◆ 文档摘录:
◇ ◇ ◇ ◇ ◇ ◇ ◇

原因:
之前已经写过一篇关于列存储索引的简介http://www.cnblogs.com/wenBlog/p/4970493.html,很粗糙但是基本阐明了列存储索引的好处。为了更好的理解列存储索引,接下来我们一起通过列存储索引与传统的行存储索引地对比2014中的列存储索引带来了哪些改善。由于已经很多介绍列存储,因此这里我仅就性能的改进进行重点说明。
测试场景
我创建了5个测试,尽量保证测试环境避免来自外界的重负载进而影响到结果。测试结果基于两个独立的表,分别是:
- FactTransaction_ColumnStore - 这个表仅有一个聚集列存储索引,由于列存储索引的限制,该表不再有其他索引。
- FactTransaction_RowStore - 该表将包含一个聚集索引和一个非聚集列存储索引和一个非聚集行存储索引。
首先我用脚本文件创建表和索引,然后用30m行数据填充到三个表中。由于所有的测试我都制定了最大并行度的hint ,因此可以指定内核数量来查询。
测试1-填充表
为了更好地测试,一个表由列存储索引构成,而另一个表仅有行存储索引构成。填充数据来自于另一个表'FactTransaction'。
IO 和时间统计
Table 'FactTransaction_ColumnStore'. Scan count 0, logical reads 0, physical reads 0, read-ahead reads 0, lob logical reads 0, lob physical reads 0, lob read-ahead reads 0. Table 'FactTransaction'. Scan count 1, logical reads 73462, physical reads 0, read-ahead reads 0, lob logical reads 0, lob physical reads 0, lob read-ahead reads 0. (30000000 row(s) affected) SQL Server Execution Times: CPU time = 98204 ms, elapsed time = 109927 ms. Table ' FactTransaction_RowStore '. Scan count 0, logical reads 98566047, physical reads 0, read-ahead reads 0, lob logical reads 0, lob physical reads 0, lob read-ahead reads 0. Table 'FactTransaction'. Scan count 1, logical reads 73462, physical reads 0, read-ahead reads 0, lob logical reads 0, lob physical reads 0, lob read-ahead reads 0. (30000000 row(s) affected) SQL Server Execution Times: CPU time = 111375 ms, elapsed time = 129609 ms.
观察测试
表名 | 填充时间 | 逻辑读 |
FacTransaction_ColumnStore | 1.49 mins | 0 |
FacTransaction_RowStore | 2.09 mins | 98566047 |
测试2-比较搜索
注意这里在行存储索引上我指定表的hint,迫使表通过索引查找。

◇ ◇ ◇ ◇ ◇ ◇ ◇

◆ 所给记录:
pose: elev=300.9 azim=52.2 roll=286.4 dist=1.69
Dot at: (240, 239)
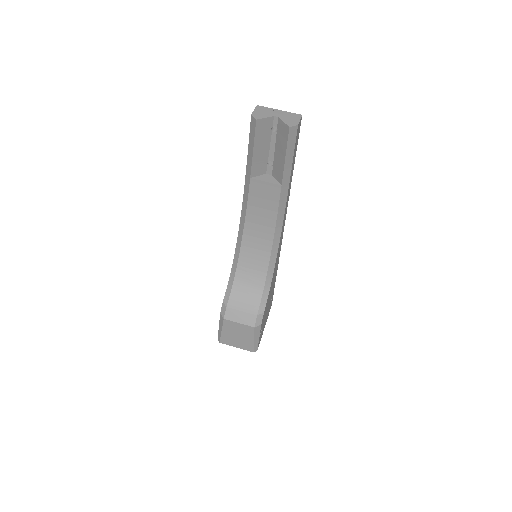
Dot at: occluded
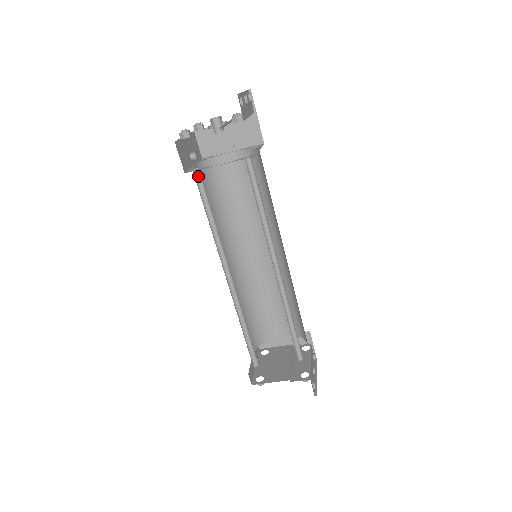
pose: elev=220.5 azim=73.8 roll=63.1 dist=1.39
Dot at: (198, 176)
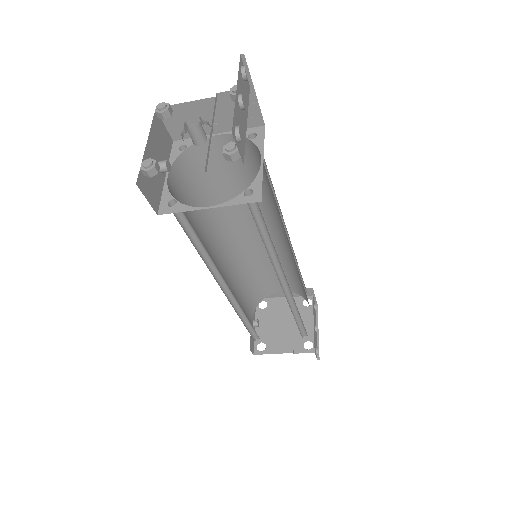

◇ ◇ ◇ ◇ ◇ ◇ ◇

◆ 任务一览:
a - 列出列存储索引一文的 IO 统计中，每个表名后面报告的全部统计项名称，用英文原名。
b - 请照原文抄录列存储索引一文中从“- FactTransaction_RowStore - 该表将包含一个聚集索引和一个非聚集列存储索引和一个非聚集行存储索引。”到“tTransaction'。”的这一段。
以上记录无需使用。

◆ 回答内容:
a - Scan count、logical reads、physical reads、read-ahead reads、lob logical reads、lob physical reads、lob read-ahead reads

b -
- FactTransaction_RowStore - 该表将包含一个聚集索引和一个非聚集列存储索引和一个非聚集行存储索引。
首先我用脚本文件创建表和索引,然后用30m行数据填充到三个表中。由于所有的测试我都制定了最大并行度的hint ,因此可以指定内核数量来查询。
测试1-填充表
为了更好地测试,一个表由列存储索引构成,而另一个表仅有行存储索引构成。填充数据来自于另一个表'FactTransaction'。